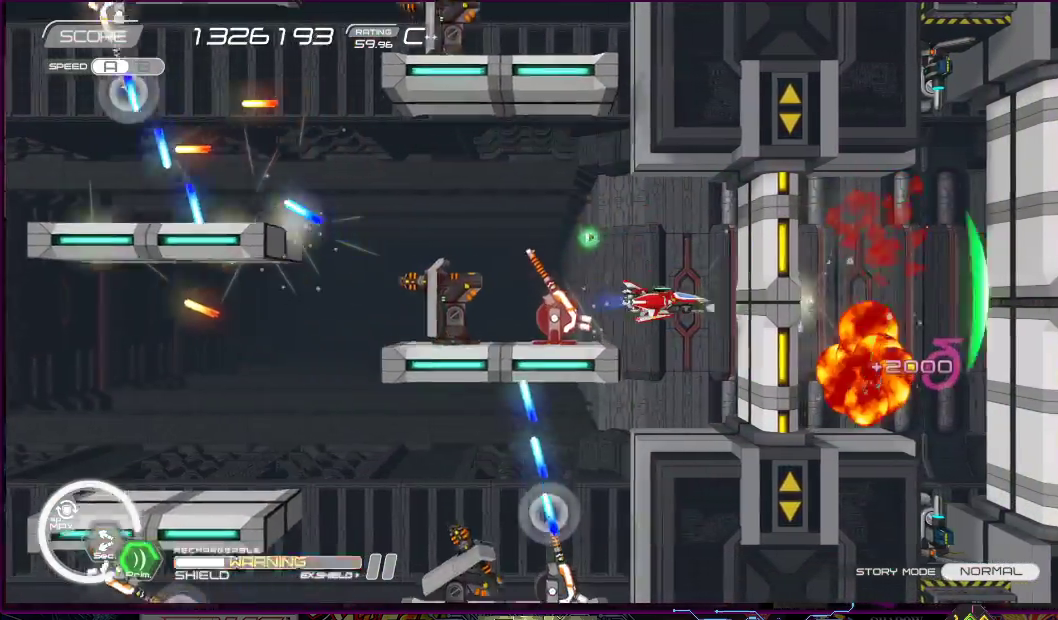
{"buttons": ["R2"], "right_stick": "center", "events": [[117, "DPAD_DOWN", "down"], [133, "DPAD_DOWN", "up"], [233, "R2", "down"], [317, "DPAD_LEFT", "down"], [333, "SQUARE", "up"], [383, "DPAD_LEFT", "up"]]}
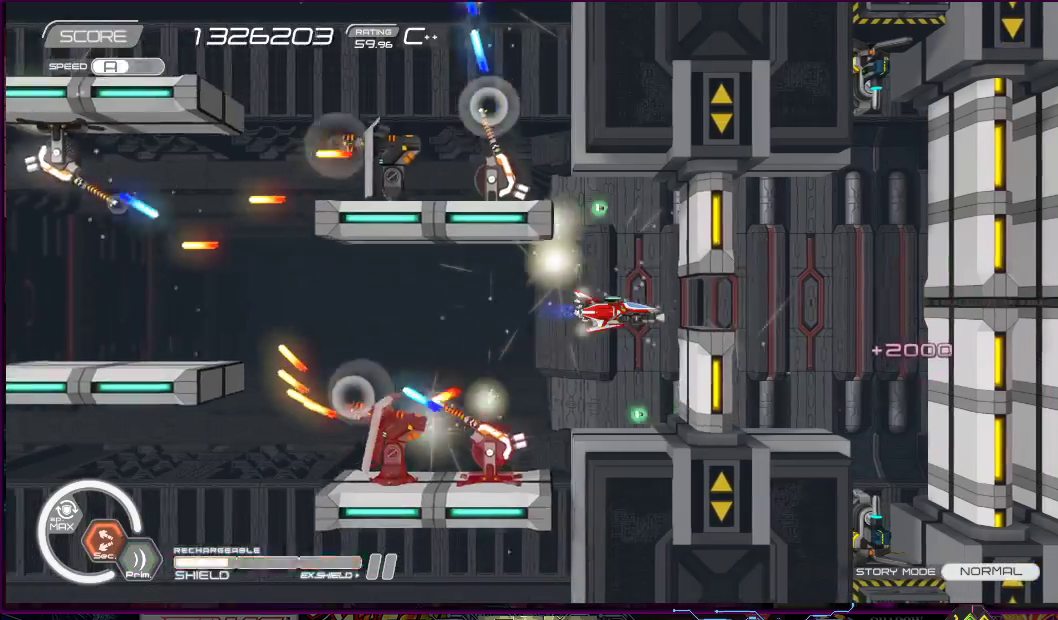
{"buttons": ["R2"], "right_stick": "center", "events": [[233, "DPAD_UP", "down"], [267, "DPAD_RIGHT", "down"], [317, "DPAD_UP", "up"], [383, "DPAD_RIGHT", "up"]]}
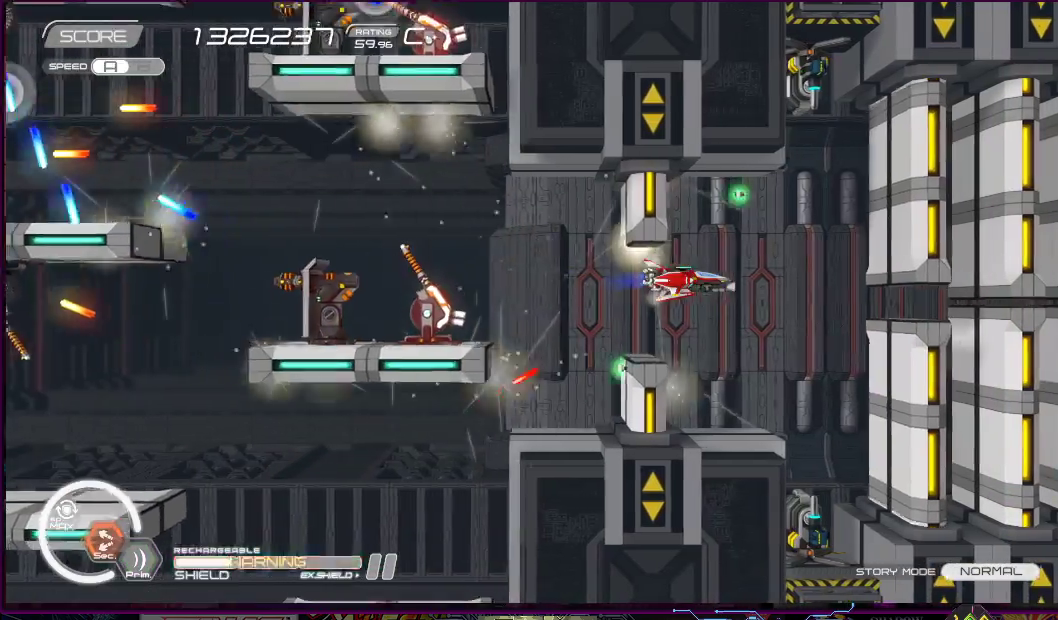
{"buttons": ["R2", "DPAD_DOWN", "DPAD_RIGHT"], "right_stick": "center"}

◆ **Description of the task**: Give the data again exactly as it appears, but without any images.

◆ **Response to this task**:
{"buttons": ["R2"], "right_stick": "center", "events": [[117, "DPAD_DOWN", "down"], [133, "DPAD_DOWN", "up"], [233, "R2", "down"], [317, "DPAD_LEFT", "down"], [333, "SQUARE", "up"], [383, "DPAD_LEFT", "up"]]}
{"buttons": ["R2"], "right_stick": "center", "events": [[233, "DPAD_UP", "down"], [267, "DPAD_RIGHT", "down"], [317, "DPAD_UP", "up"], [383, "DPAD_RIGHT", "up"]]}
{"buttons": ["R2", "DPAD_DOWN", "DPAD_RIGHT"], "right_stick": "center"}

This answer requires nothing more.